Segment Start: Exercise inputs
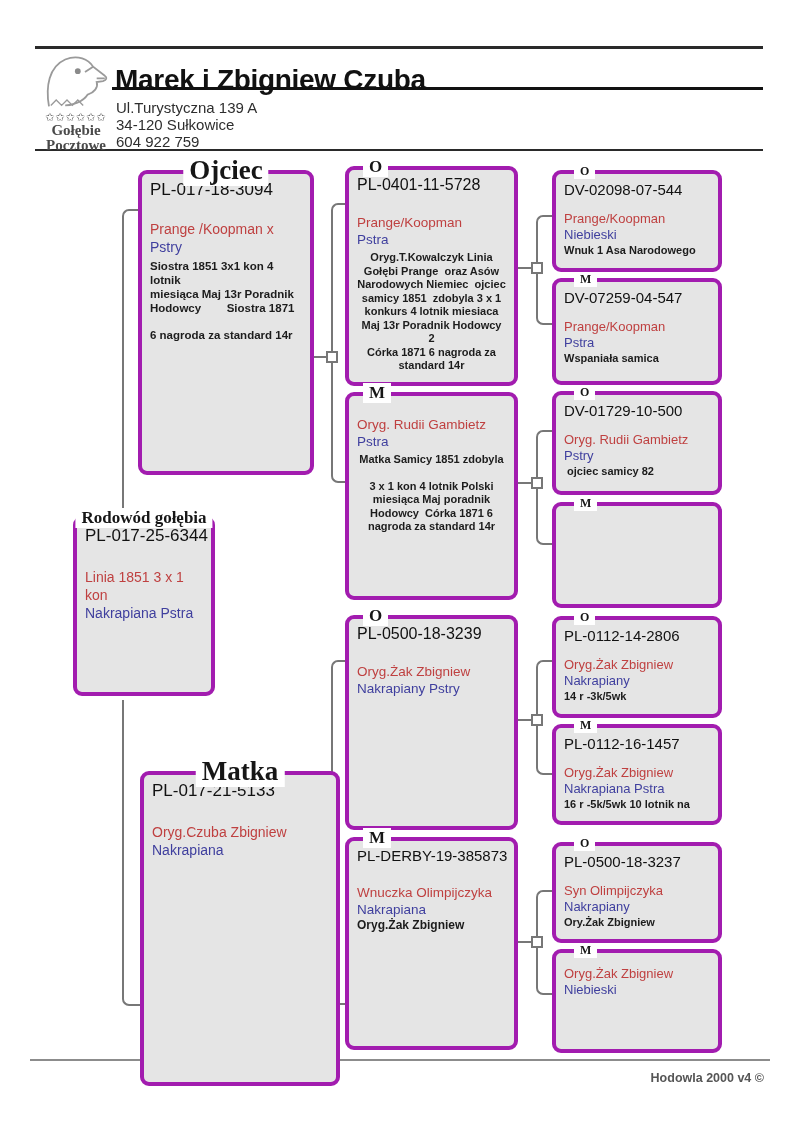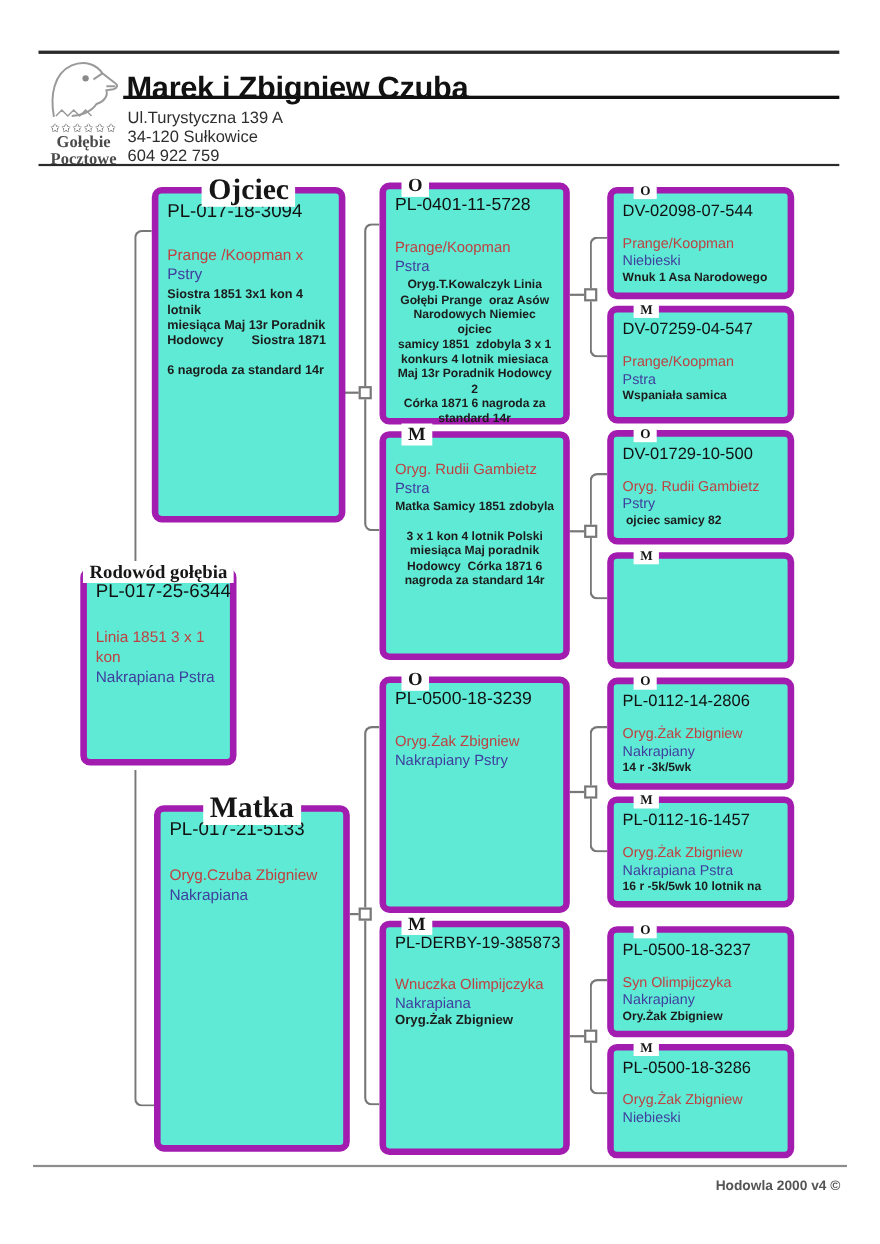--- a/index.html
+++ b/index.html
@@ -10,21 +10,21 @@
   .hline{position:absolute;background:#2a2a2a;}
   .title{position:absolute;left:115px;top:64px;font-size:28px;font-weight:bold;
          color:#111;letter-spacing:-0.3px;white-space:nowrap;}
   .addr{position:absolute;left:116px;top:99px;font-size:15px;line-height:17px;color:#2e2e2e;}
   .logo{position:absolute;left:34px;top:52px;width:84px;text-align:center;}
   .logo .stars{font-size:11px;letter-spacing:1px;color:#5a5a5a;line-height:11px;}
   .logo .lg1,.logo .lg2{font-family:"Liberation Serif",serif;font-weight:bold;
         font-size:15px;line-height:15px;color:#4a4a4a;}
 
   
-  .pbox{position:absolute;border:6px solid #a21caf;border-radius:9px;background:#5eead4;box-sizing:border-box;}
+  .pbox{position:absolute;border:4px solid #a21caf;border-radius:9px;background:#e5e5e5;box-sizing:border-box;}
   .tag{position:absolute;background:#fff;padding:0 6px;font-family:"Liberation Serif",serif;
        font-weight:bold;color:#161616;white-space:nowrap;}
   .tag.big{left:50%;transform:translateX(-50%);top:-19px;font-size:27px;}
   .tag.med{left:50%;transform:translateX(-50%);top:-12px;font-size:17px;}
   .tag.om{left:14px;top:-13px;font-size:17px;}
   .tag.oms{left:18px;top:-10px;font-size:12px;}
   .ring{font-weight:normal;font-size:17px;color:#111;padding:6px 8px 0 8px;white-space:nowrap;}
   .mid .ring{font-size:16px;}
   .rcol .ring{font-size:15px;padding-top:7px;}
   .red{color:#bf4040;font-size:14px;line-height:18px;padding:0 8px;margin-top:20px;white-space:pre-wrap;}
@@ -121,21 +121,21 @@
     </div>
   </div>
 
   <div class="pbox" style="left:73px;top:516px;width:142px;height:180px;">
     <div class="tag med">Rodowód gołębia</div>
     <div class="ring">PL-017-25-6344</div>
     <div class="red" style="margin-top:22px;">Linia 1851 3 x 1 kon</div>
     <div class="blue">Nakrapiana Pstra</div>
   </div>
 
-  <div class="pbox" style="left:140px;top:732px;width:178px;height:315px;">
+  <div class="pbox" style="left:140px;top:771px;width:200px;height:315px;">
     <div class="tag big">Matka</div>
     <div class="ring">PL-017-21-5133</div>
     <div class="red" style="margin-top:22px;">Oryg.Czuba Zbigniew</div>
     <div class="blue">Nakrapiana</div>
   </div>
 
   <div class="pbox mid" style="left:345px;top:166px;width:173px;height:220px;">
     <div class="tag om">O</div>
     <div class="ring">PL-0401-11-5728</div>
     <div class="red">Prange/Koopman</div>
@@ -228,19 +228,18 @@
   <div class="pbox rcol" style="left:552px;top:842px;width:170px;height:101px;">
     <div class="tag oms">O</div>
     <div class="ring">PL-0500-18-3237</div>
     <div class="red">Syn Olimpijczyka</div>
     <div class="blue">Nakrapiany</div>
     <div class="note">Ory.Żak Zbigniew</div>
   </div>
 
   <div class="pbox rcol" style="left:552px;top:949px;width:170px;height:104px;">
     <div class="tag oms">M</div>
-    <div class="ring">PL-0500-18-3286</div>
     <div class="red">Oryg.Żak Zbigniew</div>
     <div class="blue">Niebieski</div>
   </div>
 
   <div class="footer">Hodowla 2000 v4 ©</div>
 </div>
 
 </body></html>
Segment End: Exercise inputs
#### [Work request]
Pull out all lines from the entries above that include the word "space".

#### [Result below]
          color:#111;letter-spacing:-0.3px;white-space:nowrap;}
        font-weight:bold;color:#161616;white-space:nowrap;}
   .ring{font-weight:normal;font-size:17px;color:#111;padding:6px 8px 0 8px;white-space:nowrap;}
   .red{color:#bf4040;font-size:14px;line-height:18px;padding:0 8px;margin-top:20px;white-space:pre-wrap;}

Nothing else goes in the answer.